Through the Ford Minority Supplier Development Program, Bartech became one of Ford Motor Company’s top staffing suppliers. Jon E. states, “Ford Motor Company’s support of the Bartech Group is just one example of their commitment to diversity.”

An article in the Wall Street Journal made the same point:

For a great American success story, consider Bartech Group. The grandson of Alabama sharecroppers, Jon E. Barfield graduated from [Princeton and ] Harvard Law School and built his high-tech personnel service with a string of blue-chip clients. He counts Ford Motor Co. Chairman William Clay Ford Jr. among his closest friends. Bartech revenue is expected to exceed $100 million this year. An initial public offering is in the works.

Mr. Barfield is African-American. Does that make him a disadvantaged minority?

He emphatically says yes — and so do his big corporate clients, who want to continue to accrue credit for working with minority-owned firms no matter how large those suppliers grow and how diluted their minority ownership becomes.

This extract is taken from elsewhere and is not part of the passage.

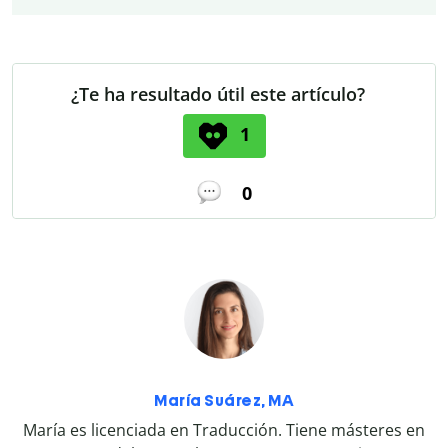
¿Te ha resultado útil este artículo?
1
0
María Suárez, MA
María es licenciada en Traducción. Tiene másteres en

Let us leave aside, at least for now, the potentially interesting question of whether Jon Barfield’s father, John Barfield, the company founder, needed affirmative action to launch his career, or whether affirmative action could be justified to help people in the position of founder Barfield at the beginning of his career. The more interesting question, to me, is whether that Barfield deserved affirmative action at the end of his career, after he had founded and launched a successful company. And should the core of present-day affirmative action, the right to preferential treatment based on race, be regarded as an asset to be passed down from father to son. Did Barfield jr. deserve preferential treatment when he applied to Princeton and later to Harvard? He obviously thinks so.

Does he believe his children deserve the same preferential treatment? If so, let him explain why to the citizens of Michigan before they vote on the Michigan Civil Rights Initiative.

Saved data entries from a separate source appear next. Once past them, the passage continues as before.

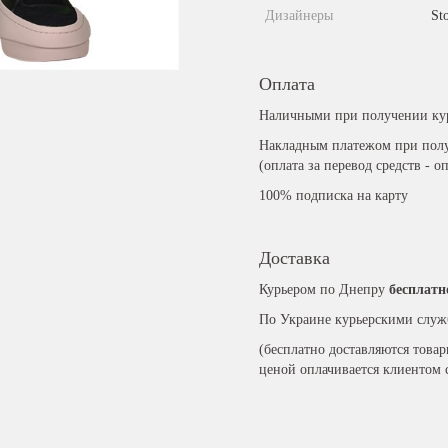
Дизайнеры
St
Оплата
Наличными при получении ку
Накладным платежом при полу
(оплата за перевод средств - о
100% подписка на карту
Доставка
Курьером по Днепру
бесплатн
По Украине курьерскими служ
(бесплатно доставляются това
ценой оплачивается клиентом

Finally, let me add that Ms. Berman did say one true thing in her column, her concluding sentence:

Come Nov. 7, if Proposal 2 passes, Ward Connerly won’t only change Jon Barfield’s life, he’ll change yours.

Well, he won’t change mine, because I don’t live in Michigan. But the passage of Proposition 2 (MCRI) could indeed potentially change the lives of everyone who does or will live in Michigan. Never again could any state agency reward or punish any of them based on their race, sex, or ethnicity. Mr. Barfield’s children or grandchildren, if he has any, might appreciate that more than he does.

Say What? (1)

  1. Chetly Zarko October 9, 2006 at 1:32 am | | Reply

    John,

    This stuff about Barfield, in light of the attacks on Ward for being wealthy, and the general defense of AA by reference to GW Bush’s legacy preferences, is just so dang good that in an alternative universe the media would actually report it, and well-funded MCRI officials would actually have enough funds to run a small percentage of TV ads on Barfield’s hypocrisy.

    Indeed, one wonders if Barfield actually said that, given his history, or if the columnist is taking some liberties with the actual story about the airport conversation, etc.

    It’s priceless, and it proves a point about preferences. Why should the daughter of an asian immigrant living in an LA slum get preference over Colin Powell’s grandson, or, now, Jon Barfield the III?

    Barfield would make a GREAT posterboy for the MCRI to flagellate the opposition with, in exactly the same way they have hit Ward Connerly, which is why you haven’t heard more directly from him and why Berman’s story is surprising.